# Work task:
Reproduce verbatim the lines of the records below, starting at the line that contains "Переходите к уроку" and stopping after the line that contains "敬兒於襄陽城西起宅，聚財貨。". Leave the pictures out of your answer.

════

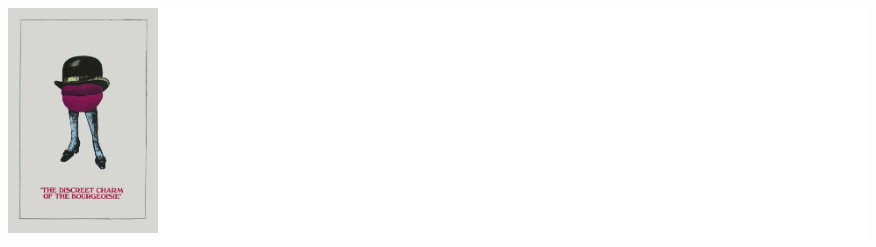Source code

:   <img src="assets/accepted_cards/images/pink_006-05--el-discreto-encanto-de-la-burguesia.jpg" alt="Luis Buñuel" width="150">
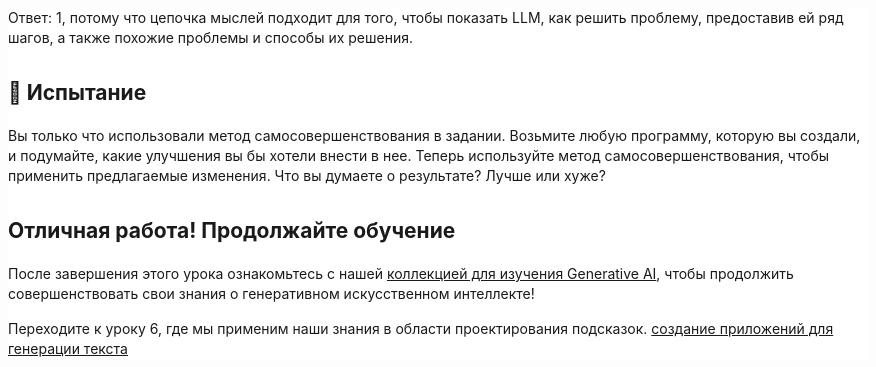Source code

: Ответ: 1, потому что цепочка мыслей подходит для того, чтобы показать LLM, как решить проблему, предоставив ей ряд шагов, а также похожие проблемы и способы их решения.

## 🚀 Испытание

Вы только что использовали метод самосовершенствования в задании. Возьмите любую программу, которую вы создали, и подумайте, какие улучшения вы бы хотели внести в нее. Теперь используйте метод самосовершенствования, чтобы применить предлагаемые изменения. Что вы думаете о результате? Лучше или хуже?

## Отличная работа! Продолжайте обучение

После завершения этого урока ознакомьтесь с нашей [коллекцией для изучения Generative AI](https://aka.ms/genai-collection?WT.mc_id=academic-105485-koreyst), чтобы продолжить совершенствовать свои знания о генеративном искусственном интеллекте!

Переходите к уроку 6, где мы применим наши знания в области проектирования подсказок. [создание приложений для генерации текста](../06-text-generation-apps/README.md?WT.mc_id=academic-105485-koreyst)
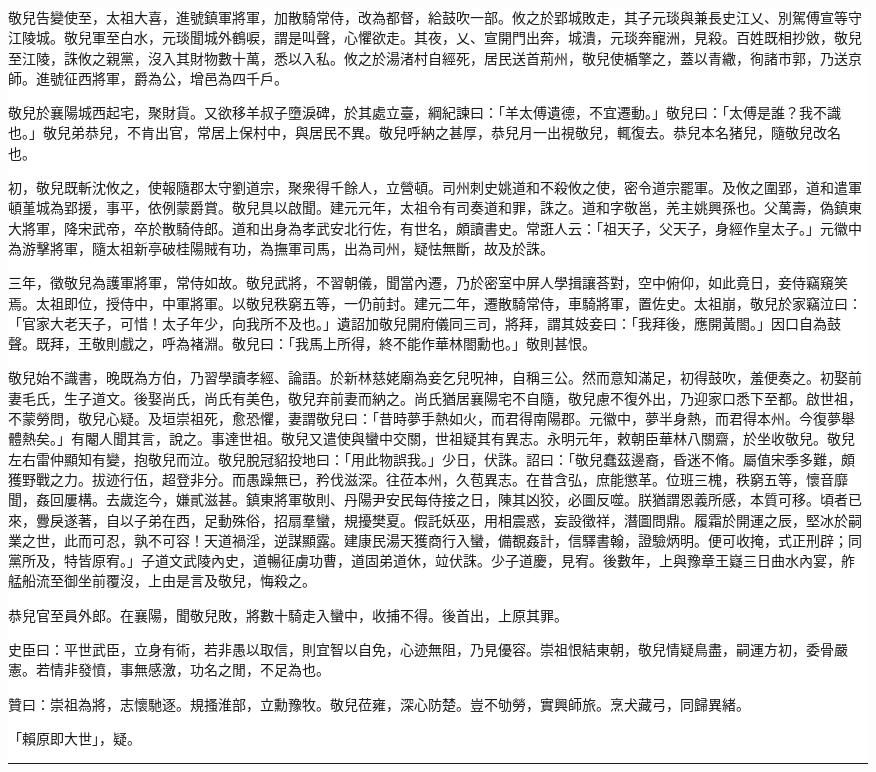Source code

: 敬兒告變使至，太祖大喜，進號鎮軍將軍，加散騎常侍，改為都督，給鼓吹一部。攸之於郢城敗走，其子元琰與兼長史江乂、別駕傅宣等守江陵城。敬兒軍至白水，元琰聞城外鶴唳，謂是叫聲，心懼欲走。其夜，乂、宣開門出奔，城潰，元琰奔寵洲，見殺。百姓既相抄敓，敬兒至江陵，誅攸之親黨，沒入其財物數十萬，悉以入私。攸之於湯渚村自經死，居民送首荊州，敬兒使楯擎之，蓋以青繖，徇諸市郭，乃送京師。進號征西將軍，爵為公，增邑為四千戶。

敬兒於襄陽城西起宅，聚財貨。又欲移羊叔子墮淚碑，於其處立臺，綱紀諫曰：「羊太傅遺德，不宜遷動。」敬兒曰：「太傅是誰？我不識也。」敬兒弟恭兒，不肯出官，常居上保村中，與居民不異。敬兒呼納之甚厚，恭兒月一出視敬兒，輒復去。恭兒本名猪兒，隨敬兒改名也。

初，敬兒既斬沈攸之，使報隨郡太守劉道宗，聚衆得千餘人，立營頓。司州刺史姚道和不殺攸之使，密令道宗罷軍。及攸之圍郢，道和遣軍頓堇城為郢援，事平，依例蒙爵賞。敬兒具以啟聞。建元元年，太祖令有司奏道和罪，誅之。道和字敬邕，羌主姚興孫也。父萬壽，偽鎮東大將軍，降宋武帝，卒於散騎侍郎。道和出身為孝武安北行佐，有世名，頗讀書史。常誑人云：「祖天子，父天子，身經作皇太子。」元徽中為游擊將軍，隨太祖新亭破桂陽賊有功，為撫軍司馬，出為司州，疑怯無斷，故及於誅。

三年，徵敬兒為護軍將軍，常侍如故。敬兒武將，不習朝儀，聞當內遷，乃於密室中屏人學揖讓荅對，空中俯仰，如此竟日，妾侍竊窺笑焉。太祖即位，授侍中，中軍將軍。以敬兒秩窮五等，一仍前封。建元二年，遷散騎常侍，車騎將軍，置佐史。太祖崩，敬兒於家竊泣曰：「官家大老天子，可惜！太子年少，向我所不及也。」遺詔加敬兒開府儀同三司，將拜，謂其妓妾曰：「我拜後，應開黃閤。」因口自為鼓聲。既拜，王敬則戲之，呼為褚淵。敬兒曰：「我馬上所得，終不能作華林閤勳也。」敬則甚恨。

敬兒始不識書，晚既為方伯，乃習學讀孝經、論語。於新林慈姥廟為妾乞兒呪神，自稱三公。然而意知滿足，初得鼓吹，羞便奏之。初娶前妻毛氏，生子道文。後娶尚氏，尚氏有美色，敬兒弃前妻而納之。尚氏猶居襄陽宅不自隨，敬兒慮不復外出，乃迎家口悉下至都。啟世祖，不蒙勞問，敬兒心疑。及垣崇祖死，愈恐懼，妻謂敬兒曰：「昔時夢手熱如火，而君得南陽郡。元徽中，夢半身熱，而君得本州。今復夢舉體熱矣。」有閹人聞其言，說之。事達世祖。敬兒又遣使與蠻中交關，世祖疑其有異志。永明元年，敕朝臣華林八關齋，於坐收敬兒。敬兒左右雷仲顯知有變，抱敬兒而泣。敬兒脫冠貂投地曰：「用此物誤我。」少日，伏誅。詔曰：「敬兒蠢茲邊裔，昏迷不脩。屬值宋季多難，頗獲野戰之力。拔迹行伍，超登非分。而愚躁無已，矜伐滋深。往莅本州，久苞異志。在昔含弘，庶能懲革。位班三槐，秩窮五等，懷音靡聞，姦回屢構。去歲迄今，嫌貳滋甚。鎮東將軍敬則、丹陽尹安民每侍接之日，陳其凶狡，必圖反噬。朕猶謂恩義所感，本質可移。頃者已來，釁戾遂著，自以子弟在西，足動殊俗，招扇羣蠻，規擾樊夏。假託妖巫，用相震惑，妄設徵祥，潛圖問鼎。履霜於開運之辰，堅冰於嗣業之世，此而可忍，孰不可容！天道禍淫，逆謀顯露。建康民湯天獲商行入蠻，備覩姦計，信驛書翰，證驗炳明。便可收掩，式正刑辟；同黨所及，特皆原宥。」子道文武陵內史，道暢征虜功曹，道固弟道休，竝伏誅。少子道慶，見宥。後數年，上與豫章王嶷三日曲水內宴，舴艋船流至御坐前覆沒，上由是言及敬兒，悔殺之。

恭兒官至員外郎。在襄陽，聞敬兒敗，將數十騎走入蠻中，收捕不得。後首出，上原其罪。

史臣曰：平世武臣，立身有術，若非愚以取信，則宜智以自免，心迹無阻，乃見優容。崇祖恨結東朝，敬兒情疑鳥盡，嗣運方初，委骨嚴憲。若情非發憤，事無感激，功名之閒，不足為也。

贊曰：崇祖為將，志懷馳逐。規搔淮部，立勳豫牧。敬兒莅雍，深心防楚。豈不劬勞，實興師旅。烹犬藏弓，同歸異緒。

「賴原即大世」，疑。

* * *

════

# Solution:
Переходите к уроку 6, где мы применим наши знания в области проектирования подсказок. [создание приложений для генерации текста](../06-text-generation-apps/README.md?WT.mc_id=academic-105485-koreyst)
Source code

: 敬兒告變使至，太祖大喜，進號鎮軍將軍，加散騎常侍，改為都督，給鼓吹一部。攸之於郢城敗走，其子元琰與兼長史江乂、別駕傅宣等守江陵城。敬兒軍至白水，元琰聞城外鶴唳，謂是叫聲，心懼欲走。其夜，乂、宣開門出奔，城潰，元琰奔寵洲，見殺。百姓既相抄敓，敬兒至江陵，誅攸之親黨，沒入其財物數十萬，悉以入私。攸之於湯渚村自經死，居民送首荊州，敬兒使楯擎之，蓋以青繖，徇諸市郭，乃送京師。進號征西將軍，爵為公，增邑為四千戶。

敬兒於襄陽城西起宅，聚財貨。又欲移羊叔子墮淚碑，於其處立臺，綱紀諫曰：「羊太傅遺德，不宜遷動。」敬兒曰：「太傅是誰？我不識也。」敬兒弟恭兒，不肯出官，常居上保村中，與居民不異。敬兒呼納之甚厚，恭兒月一出視敬兒，輒復去。恭兒本名猪兒，隨敬兒改名也。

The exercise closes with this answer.